Другое дело у продлившей и творчески развившей
Интересно, однако, что рядом с Улицкой он ставит не Татьяну Толстую, у которой неприязнь к плебеям разрастается до комичной берсеркской ярости, а классовая солидарность с обитателями академических дач оборачивается нежнейшей любовной лирикой. Нет, оказывается, в затылок автору «одного из наиболее значительных современных русских романов» дышит… Оксана Робски.
Это неожиданно, но, пожалуй, глубоко правильно. Если Толстая и Улицкая – это «линия Булгакова», то Робски – уже «линия Толстой и Улицкой». Срабатывает механизм «преемственности элит». Улицкая и Толстая представительствуют от перестроечной посттоталитарной элиты, Оксана Робски – от нынешней.
И вот тут становится ясно, что вывести родословную этих трёх дам из классической русской литературы не легче, чем найти пресловутое промежуточное звено между обезьяной и человеком. Какое звено, когда там проволока колючая и пограничник с собакой стоит…
В царской России с трёхсотлетней традицией государственности (если считать от Смуты) принадлежность к элите определялась (по крайней мере, официально) через бремя ответственности. Но воссияла Революция, к власти пришли цареубийцы, дезертиры и вероотступники. Понятие социального долга для них, нарушивших этот долг всеми возможными способами, неприемлемо. Признаком принадлежности к элите сделались привилегии, что и неудивительно. Таково уж мироощущение человека, который «дорвался». До возможности казнить и миловать, например. Законный правитель это делать «обязан», а узурпатор – «волен».

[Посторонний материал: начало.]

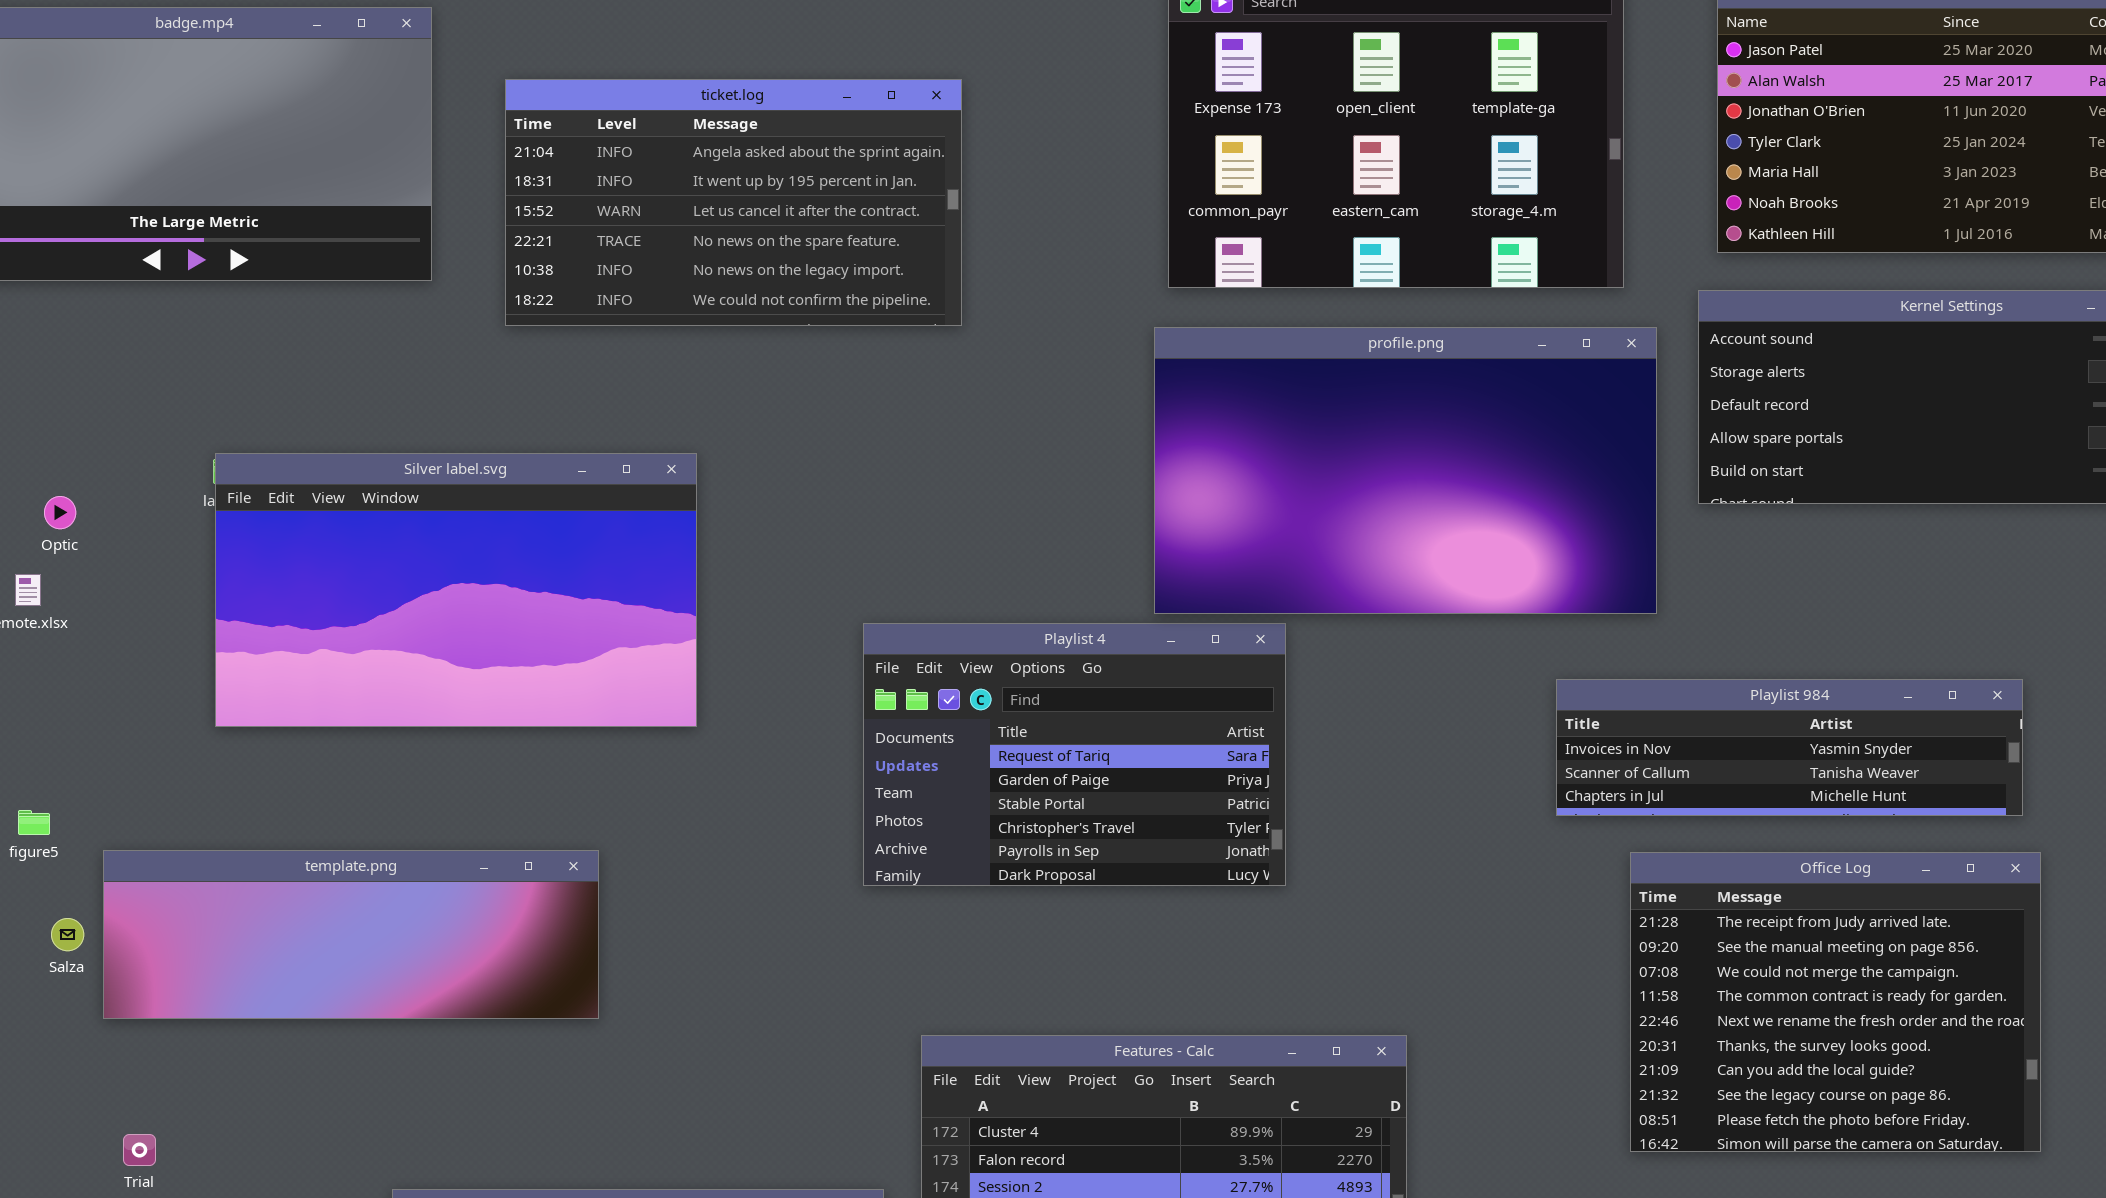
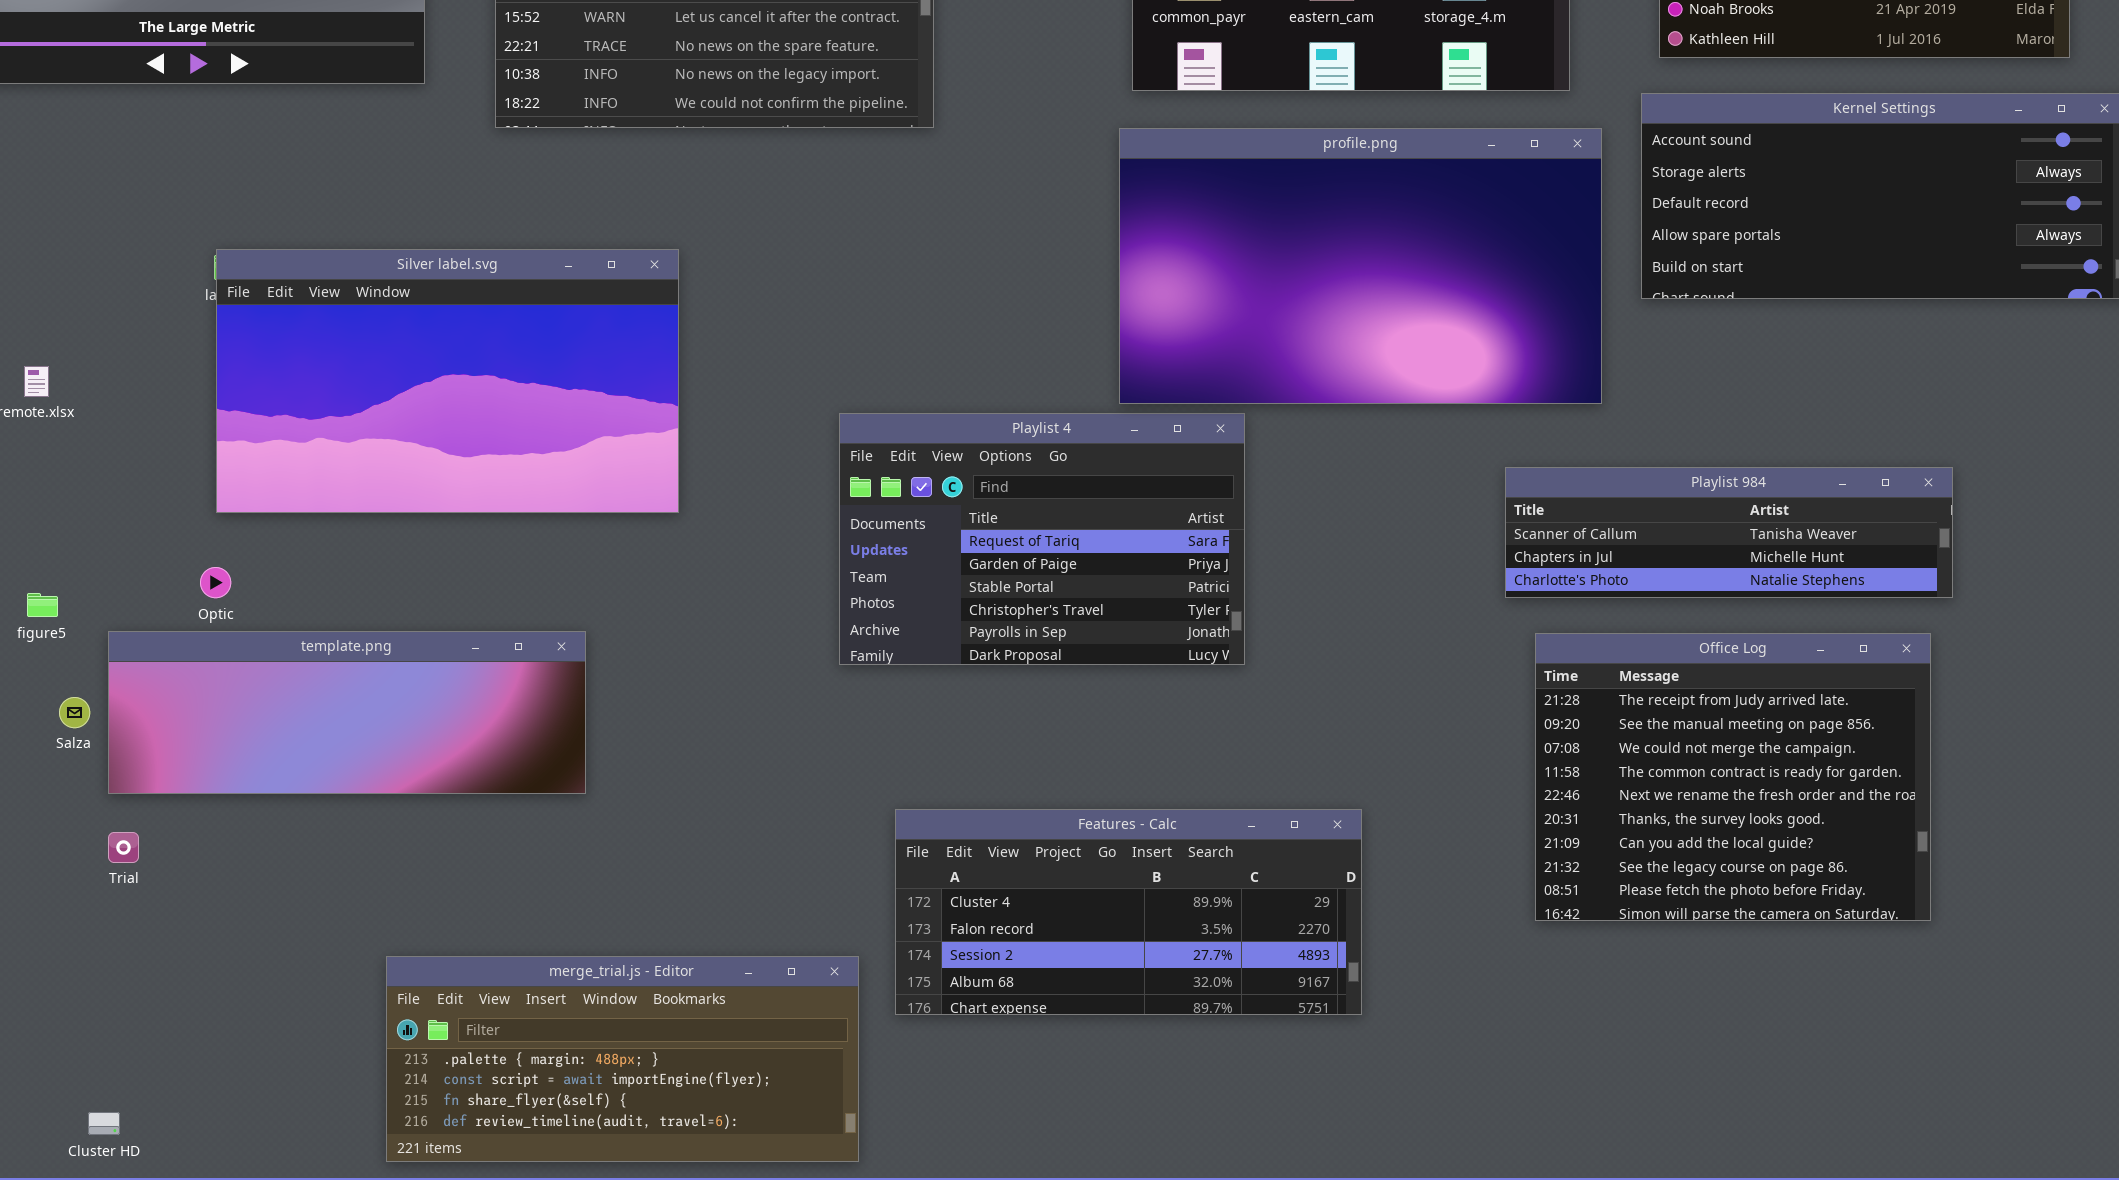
Optic: [44,496,76,529] -> [200,567,231,598], moved
Playlist 984: [1556,679,2023,816] -> [1505,467,1953,598], scrolled down 1 row
Office Log: [1630,852,2041,1152] -> [1535,633,1931,921], moved
Trial: [123,1134,156,1166] -> [108,832,139,863], moved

Но рано или поздно «дорвавшийся» наедается чувства праздника. Власть становится для него рутиной, обязанностью, а там уже и до чувства долга недалеко. Для подросших к тому времени новых потенциальных революционеров это сигнал. Они поднатуживаются… и происходит «смена элит».
После второго за наши сто лет «перестроечного» переворота (начинавшегося под знаком «борьбы с привилегиями», разумеется) признаком принадлежности к «элите» стало «чувство свободы», проще говоря – безответственность. Отныне «элита» – это когда «всё дозволено». И когда тебе «ничего за это не будет». (Как Людмиле Улицкой, не так давно освятившей своим именем серию сексуально-просветительских книжек для детей, в том числе о благе гомосексуализма. И ничего.)
Итак, безответственность. Почему?
Стоит ли говорить, что Улицкая и Толстая, представительницы «посттоталитарной элиты переходного типа», не отвечали за ту страну, на языке которой писали, – они её презирали и ненавидели.
А кто отвечал? Те, кого Сергей Беляков да и кто угодно побрезгует включать в свои построения, – представители советской официозной литературы: Г. Марков, А. Иванов, С. Сартаков и так далее. Вот они да, отвечали, причём сразу всем: словом, дачей, рублём (а в иные времена и головами). То была «привилегированная элита» – главный объект ненависти «элиты посттоталитарной», непривилегированной и голодной. Хорошо или плохо официозники делали то, что делали, – отдельный вопрос; главное, они за это отвечали. Плохо делали – ответили поношением и забвением своих имён, ответили тем, что дело их насмарку пошло, что зря прожита жизнь… Но платящий по счетам достоин уважения.